Every EML data entity has a set of elements in common, called the EntityGroup tree, which describe general information about any data resource. Other elements are provided which are unique to each entity type. The elements in the EntityGroup appear first, and are

<physical> (including optional <access>)

<alternateIdentifier> (optional): The primary identifier belongs in the id attribute of the entityName (e.g., <dataTable id=“xxx”> , but this tag can accommodate additional identifiers that might be used, possibly from different data management systems. It is used similarly to the <alternateIdentifier> element at the dataset level, above.

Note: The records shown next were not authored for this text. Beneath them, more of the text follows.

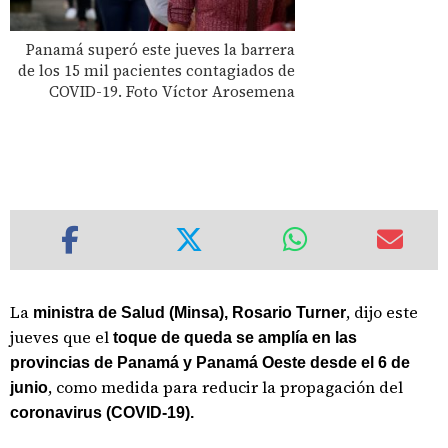
Panamá superó este jueves la barrera
de los 15 mil pacientes contagiados de
COVID-19. Foto Víctor Arosemena
La
, dijo este
ministra de Salud (Minsa), Rosario Turner
jueves que el
toque de queda
se amplía en las
provincias de Panamá y Panamá Oeste desde el 6 de
, como medida para reducir la propagación del
junio
coronavirus (COVID-19).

<entityName> (required): the name of the table, file or database table. In the early phases of EML adoption, this was often the original ASCII file name. However, a better analogy is that the <entityName> is a class, e.g., “FLS time series of air temperature at field station,” with its instantiation (filename) in the <objectName> element (see below).

Context: The EDI repository requires that <entityName>s be unique within the entity.

<entityDescription> This should be a longer, more descriptive explanation of the data in the entity. Like all descriptions, it is human-readable, and should help determine if it is appropriate for a particular use.

The <physical> tree (/eml:eml/dataset/[entity]/physical) further describes the physical format of the data.

<objectName> should be the name of the file when downloaded, or exported as text from a database. The <objectName> often is the filename of a file in a file system or that is accessible on the network.

<externallyDefinedFormat> For data entities in prescribed formats (e.g., NetCDF, KML, Excel), name that format in externallyDefinedFormat/formatName. It is recommended that where possible, formats are drawn from formatNames in DataONE’s objectFormaList. Descriptions that are software-specific should include manufacturer, program, and version, e.g., “Microsoft Excel OpenXML.”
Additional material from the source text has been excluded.